An employee is defined as someone who, based on a contract under private law, is obliged to work according to instructions and heteronomously in someone else’s service and personal dependence. The degree of personal dependence required may vary by the nature of the work to be performed. Contrary to an independent contractor, who is essentially free to determine how to organise his or her work and when and where to work, an employee is integrated into the employer’s operational organisation and subject to the employer’s instructions regarding the contents, performance, time and place of work. In determining whether someone is an employee, all circumstances of the individual case must be taken into account. The wording of the contract is disregarded where its practical implementation shows an employment relationship. Independent contractors who are economically dependent on the employer and, comparable to employees, in need of social protection are regarded as employee-like persons to whom some employment statutes apply.
Temporary agency staffing
Is there any legislation governing temporary staffing through recruitment agencies?

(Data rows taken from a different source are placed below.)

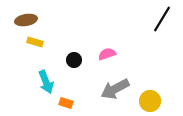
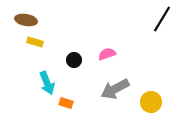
brown ellipse: rotated 20 degrees clockwise
cyan arrow: moved 1 px right, 1 px down
yellow circle: moved 1 px right, 1 px down
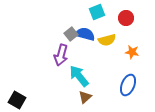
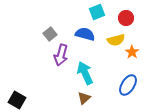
gray square: moved 21 px left
yellow semicircle: moved 9 px right
orange star: rotated 24 degrees clockwise
cyan arrow: moved 6 px right, 3 px up; rotated 15 degrees clockwise
blue ellipse: rotated 10 degrees clockwise
brown triangle: moved 1 px left, 1 px down
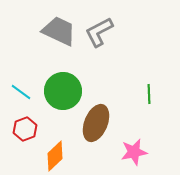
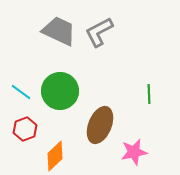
green circle: moved 3 px left
brown ellipse: moved 4 px right, 2 px down
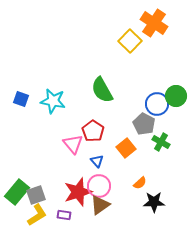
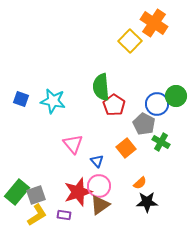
green semicircle: moved 1 px left, 3 px up; rotated 24 degrees clockwise
red pentagon: moved 21 px right, 26 px up
black star: moved 7 px left
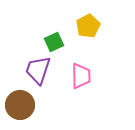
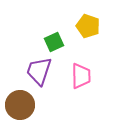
yellow pentagon: rotated 25 degrees counterclockwise
purple trapezoid: moved 1 px right, 1 px down
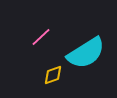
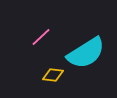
yellow diamond: rotated 25 degrees clockwise
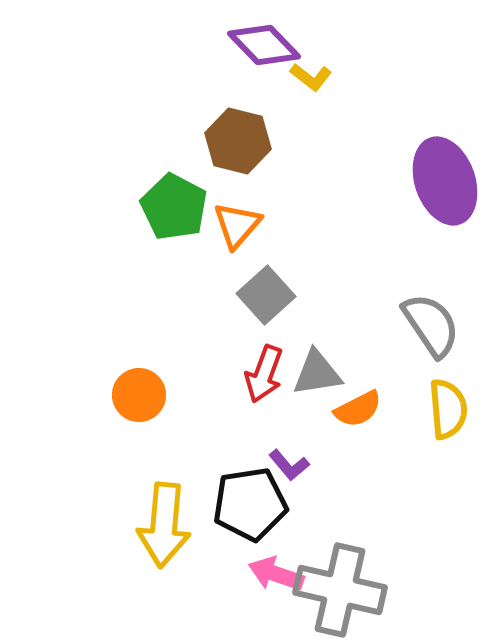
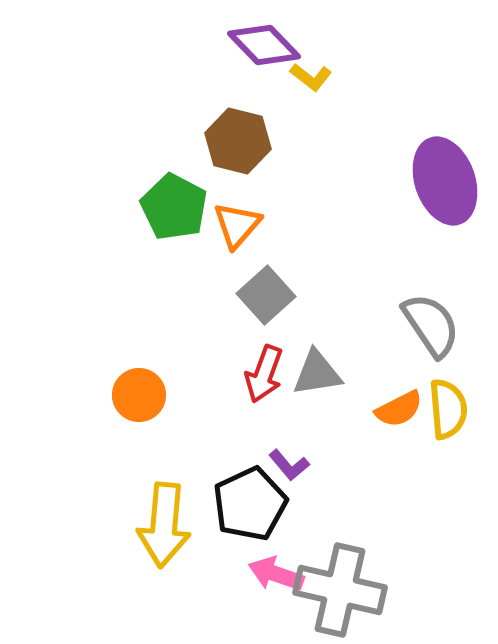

Temporary staffing through recruitment agencies is governed by the Temporary Employment Act. Recruitment agencies are required to have a government permit to operate and are subject to detailed regulation. If a recruitment agency does not have a permit, its employees will automatically become employees of the businesses for which they work, unless they declare within one month from the agreed start date that they wish to stay employed with the recruitment agency. The maximum period that temporary staff may work for the same business is 18 months. In this context, periods during which an individual staffer previously worked for such business are fully taken into account unless they were followed by a break of more than three months. Shorter or longer maximum periods may be set out in a collective bargaining agreement applicable to the business for which the temporary staff work. If the applicable maximum period is exceeded, temporary staff will automatically become employees of the businesses for which they work, unless they declare within one month from exceeding the maximum period that they wish to stay employed with the recruitment agency. A declaration that the temporary staffer wishes to stay with the recruitment agency is only valid if:
- the temporary staffer submits it in person to the Federal Employment Agency;
- the Federal Employment Agency adds a note including the date of submission and verification of each employee’s identity; and
- it is submitted to the recruitment agency or the business within three days of its submission to the Federal Employment Agency.
Recruitment agencies must grant a temporary staffer essentially the same terms and conditions of employment, including pay, as the business for which the temporary staffer works grants to comparable employees of its own (the equal treatment rule). Regarding pay, collective bargaining agreements (which apply to most recruitment agencies) may deviate from the equal treatment rule for the initial nine months of staffing (or, subject to certain conditions, for up to 15 months), except for temporary staffers who had been employees of the business (or affiliated entities) during the six-month period immediately preceding temporary staffing. Businesses using temporary staff must allow them access to their collective employee services, such as cafeterias, nurseries and transportation. Temporary staffers must not replace employees on strike.